Ali Bongo venait juste d’être proclamé vainqueur de la présidentielle et réélu pour un troisième mandat avec 64,27% des voix, selon les résultats officiels, « tronqués » selon les putschistes. En 14 ans de pouvoir, le président effacé et débonnaire élu en 2009 après le décès de son père – l’inamovible et intraitable Omar Bongo – s’est mué en un impitoyable chasseur de « traîtres » et de « profiteurs » au sommet de l’Etat, face à ceux qui l’avaient cru fini en 2018, après un accident vasculaire cérébral en Arabie saoudite.

Il avait alors disparu 10 longs mois à l’étranger, une convalescence et une intense rééducation qui semblent avoir fait de lui un miraculé mais ont fait vaciller son pouvoir. Depuis, ses opposants mettent régulièrement en doute ses capacités intellectuelles et physiques à diriger le pays, certains affirmant même qu’un sosie le remplace… Mais si une raideur dans la jambe et le bras droits l’empêche de se mouvoir aisément, la tête est bien là, assurent des visiteurs réguliers, diplomates ou autres.

- Advertisement -

– Deux électrochocs –

Lors de son premier mandat, Ali Bongo a été l’antithèse de son père : sans le charisme et l’aplomb du « patriarche », qui régna sans partage 41 ans sur ce très riche petit Etat pétrolier d’Afrique centrale, il a difficilement assis son autorité, notamment face à des caciques rétifs de son tout-puissant Parti démocratique gabonais (PDG).

Jusqu’à sa réélection en 2016, déjà très contestée par l’opposition et officiellement remportée de 5.500 voix seulement. Un électrochoc pour lui, suivi d’un second – son AVC – qui vont précipiter sa mue. Sa convalescence avait été ponctuée par un putsch raté, aussi piteux que mystérieux, d’une poignée de militaires, le 7 janvier 2019, et une tentative rampante de mise au rancart par son omnipotent Directeur de cabinet, Brice Laccruche Alihanga.

Ali Bongo lui avait laissé les clefs du Gabon avec une confiance aveugle, comme à bien d’autres avant lui. B. Laccruche est en prison depuis plus de trois ans, avec plusieurs ministres et hauts fonctionnaires fidèles, tous visés par une impitoyable opération « anti-corruption ».

– Mutation –

Ali Bongo s’est depuis affiché en « père la rigueur » pour des ministres et Conseillers soumis à des audits et congédiés à la moindre suspicion, dans ce Gabon affligé par une corruption endémique depuis les décennies décriées de la « Françafrique », dont Omar Bongo était l’emblématique pilier.

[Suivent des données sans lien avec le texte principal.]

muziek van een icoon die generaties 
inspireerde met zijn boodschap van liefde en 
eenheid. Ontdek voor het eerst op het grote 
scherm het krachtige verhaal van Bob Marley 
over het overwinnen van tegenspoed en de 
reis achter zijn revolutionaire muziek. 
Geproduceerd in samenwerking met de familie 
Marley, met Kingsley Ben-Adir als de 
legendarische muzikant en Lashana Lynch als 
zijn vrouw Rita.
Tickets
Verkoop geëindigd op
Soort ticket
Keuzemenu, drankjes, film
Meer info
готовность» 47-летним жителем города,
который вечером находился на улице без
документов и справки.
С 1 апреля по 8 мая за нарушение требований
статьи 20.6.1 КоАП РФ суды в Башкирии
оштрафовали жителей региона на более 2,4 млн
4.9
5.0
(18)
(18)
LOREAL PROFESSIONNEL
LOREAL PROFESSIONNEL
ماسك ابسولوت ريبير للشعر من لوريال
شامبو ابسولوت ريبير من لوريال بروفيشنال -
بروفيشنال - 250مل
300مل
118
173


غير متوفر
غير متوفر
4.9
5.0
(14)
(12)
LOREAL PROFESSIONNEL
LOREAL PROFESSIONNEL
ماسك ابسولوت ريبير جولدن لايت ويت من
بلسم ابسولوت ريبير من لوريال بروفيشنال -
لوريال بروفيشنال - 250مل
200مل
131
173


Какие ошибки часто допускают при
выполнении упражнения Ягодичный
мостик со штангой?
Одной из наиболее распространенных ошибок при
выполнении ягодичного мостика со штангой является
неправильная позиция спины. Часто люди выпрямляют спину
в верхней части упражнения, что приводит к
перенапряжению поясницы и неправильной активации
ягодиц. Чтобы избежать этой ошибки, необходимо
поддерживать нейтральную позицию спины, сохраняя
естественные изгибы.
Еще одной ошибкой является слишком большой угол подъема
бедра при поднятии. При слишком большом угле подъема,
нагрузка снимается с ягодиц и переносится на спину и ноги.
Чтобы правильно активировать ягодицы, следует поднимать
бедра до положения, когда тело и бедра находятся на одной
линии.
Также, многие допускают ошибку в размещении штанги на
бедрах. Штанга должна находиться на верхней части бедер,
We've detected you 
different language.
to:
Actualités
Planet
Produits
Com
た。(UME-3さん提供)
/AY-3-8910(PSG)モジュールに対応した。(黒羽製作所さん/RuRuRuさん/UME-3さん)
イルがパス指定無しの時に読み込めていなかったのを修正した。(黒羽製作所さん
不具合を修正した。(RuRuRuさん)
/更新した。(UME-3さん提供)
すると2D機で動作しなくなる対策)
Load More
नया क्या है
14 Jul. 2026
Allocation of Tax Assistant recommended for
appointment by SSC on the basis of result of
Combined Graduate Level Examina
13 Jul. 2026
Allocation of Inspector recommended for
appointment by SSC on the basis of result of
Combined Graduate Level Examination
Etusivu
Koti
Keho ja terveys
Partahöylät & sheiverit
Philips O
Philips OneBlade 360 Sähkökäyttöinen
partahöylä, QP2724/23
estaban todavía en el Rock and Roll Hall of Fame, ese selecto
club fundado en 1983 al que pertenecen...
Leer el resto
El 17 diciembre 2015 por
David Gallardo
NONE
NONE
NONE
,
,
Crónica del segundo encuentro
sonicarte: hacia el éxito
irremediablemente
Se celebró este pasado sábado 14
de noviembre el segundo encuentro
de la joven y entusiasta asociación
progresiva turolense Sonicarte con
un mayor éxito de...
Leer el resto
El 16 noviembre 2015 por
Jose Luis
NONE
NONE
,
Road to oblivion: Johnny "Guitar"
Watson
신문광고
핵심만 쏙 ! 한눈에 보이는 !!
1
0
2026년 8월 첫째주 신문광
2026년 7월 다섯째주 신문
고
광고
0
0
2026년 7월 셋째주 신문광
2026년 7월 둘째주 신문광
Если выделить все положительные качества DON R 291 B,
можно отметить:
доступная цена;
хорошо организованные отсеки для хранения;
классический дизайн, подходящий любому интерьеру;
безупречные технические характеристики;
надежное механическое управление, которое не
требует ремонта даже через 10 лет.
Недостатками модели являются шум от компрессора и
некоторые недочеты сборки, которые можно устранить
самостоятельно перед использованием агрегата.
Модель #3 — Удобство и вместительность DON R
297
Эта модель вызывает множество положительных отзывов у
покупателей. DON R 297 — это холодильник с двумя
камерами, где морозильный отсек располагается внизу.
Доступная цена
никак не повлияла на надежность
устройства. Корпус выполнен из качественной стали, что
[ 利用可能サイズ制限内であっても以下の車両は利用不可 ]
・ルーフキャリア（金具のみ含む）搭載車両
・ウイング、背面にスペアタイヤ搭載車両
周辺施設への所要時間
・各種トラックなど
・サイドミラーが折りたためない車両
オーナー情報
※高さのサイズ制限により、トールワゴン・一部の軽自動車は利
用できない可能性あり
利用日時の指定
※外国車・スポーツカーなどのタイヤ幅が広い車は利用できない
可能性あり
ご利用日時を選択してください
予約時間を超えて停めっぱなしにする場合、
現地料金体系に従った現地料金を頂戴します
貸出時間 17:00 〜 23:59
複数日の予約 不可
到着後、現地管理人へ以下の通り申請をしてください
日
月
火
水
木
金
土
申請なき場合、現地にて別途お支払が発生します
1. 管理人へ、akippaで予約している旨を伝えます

Vains mots et postures, énièmes promesses jamais tenues, selon l’opposition, pour laquelle le fossé se creuse entre richissimes et pauvres dans un des pays les plus riches d’Afrique par habitant, mais qui peine à diversifier une économie trop dépendante du pétrole, en maintenant un habitant sur trois sous le seuil de pauvreté.

Lors de son premier mandat, héritier d’une partie de l’immense fortune paternelle, « Monsieur Fils » ou « Baby Zeus », comme on le brocardait alors, était dépeint par l’opposition comme distant de son peuple, reclus dans de luxueuses propriétés au Gabon et à l’étranger ou au volant de nombreuses voitures de luxe.

– Stratège –

Récemment, M. Bongo s’était aussi métamorphosé en redoutable stratège politique, comme son père : il a multiplié les disgrâces dans son camp et braconné dans une opposition désunie. Pour ses zélateurs, il est un phénix renaissant de ses cendres. Pour ses contempteurs, il est poussé par un entourage immédiat qui ne veut pas lâcher le pouvoir et ses acquis après 55 ans de « dynastie Bongo ».

Le chemin n’était pas tracé. Jet-setteur passionné de musique, il se voulait le « James Brown gabonais » et s’imaginait une carrière, enregistrant en 1978 un 45 tours « soul, disco, funk ». Puis Alain-Bernard Bongo devient Ali Bongo quand son père convertit la famille à l’islam en 1973.

En 1989, Omar Bongo lui offre, à 29 ans, un maroquin de luxe, les Affaires étrangères, puis dix ans plus tard le stratégique portefeuille de la Défense, qu’il occupera jusqu’en 2009. A peine élu, Ali Bongo prend ostensiblement ses distances avec la France, rompant avec la politique de son père. Au point de déserter les luxueuses demeures familiales qui valent à neuf autres enfants d’Omar une mise en examen (inculpation) à Paris, notamment pour recel de détournement de fonds publics, dans l’affaire dite des « biens mal acquis ».

Le Président gabonais Ali Bongo Ondimba vote à l’élection présidentielle, le 27 août 2016 à Libreville.